ABOUT THIS EXERCISE. All the data below goes into the copy word for word, but the pictures don't.

INFORMATION SHOWN.
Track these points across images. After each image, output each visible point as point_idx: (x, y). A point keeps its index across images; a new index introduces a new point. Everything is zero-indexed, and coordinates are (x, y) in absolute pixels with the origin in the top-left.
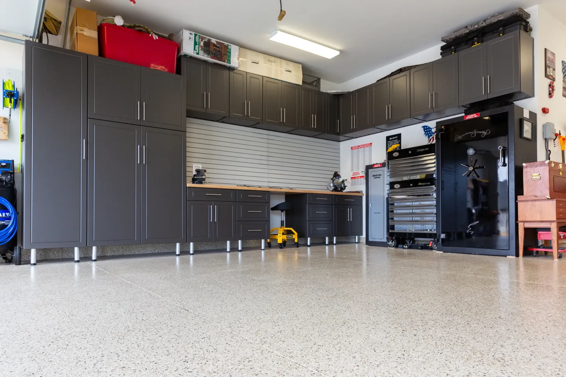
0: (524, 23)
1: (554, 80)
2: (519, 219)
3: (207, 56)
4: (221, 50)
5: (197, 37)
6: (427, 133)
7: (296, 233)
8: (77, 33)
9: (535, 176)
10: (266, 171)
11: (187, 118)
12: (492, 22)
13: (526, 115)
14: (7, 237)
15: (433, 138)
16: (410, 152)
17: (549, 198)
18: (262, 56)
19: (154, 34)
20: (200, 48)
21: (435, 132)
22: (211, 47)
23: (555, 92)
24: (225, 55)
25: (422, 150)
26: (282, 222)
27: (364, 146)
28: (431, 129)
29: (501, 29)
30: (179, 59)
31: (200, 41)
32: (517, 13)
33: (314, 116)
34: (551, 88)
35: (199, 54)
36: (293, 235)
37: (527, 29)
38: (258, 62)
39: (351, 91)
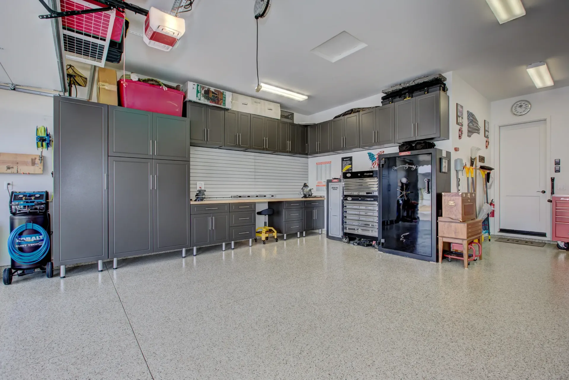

TASK ANSWER.
Track these points across images. After each image, output each visible point as point_idx: (x, y). A point keeps its index across images; a new index introduces a new point. Everything is zero-indexed, and coordinates are (x, y) in absolute pixels with the origin in the top-left.
0: (524, 23)
1: (554, 80)
2: (519, 219)
3: (207, 56)
4: (221, 50)
5: (197, 37)
6: (427, 133)
7: (296, 233)
8: (77, 33)
9: (535, 176)
10: (266, 171)
11: (187, 118)
12: (492, 22)
13: (526, 115)
14: (7, 237)
15: (433, 138)
16: (410, 152)
17: (549, 198)
18: (262, 56)
19: (154, 34)
20: (200, 48)
21: (435, 132)
22: (211, 47)
23: (555, 92)
24: (225, 55)
25: (422, 150)
26: (282, 222)
27: (364, 146)
28: (431, 129)
29: (501, 29)
30: (179, 59)
31: (200, 41)
32: (517, 13)
33: (314, 116)
34: (551, 88)
35: (199, 54)
36: (293, 235)
37: (527, 29)
38: (258, 62)
39: (351, 91)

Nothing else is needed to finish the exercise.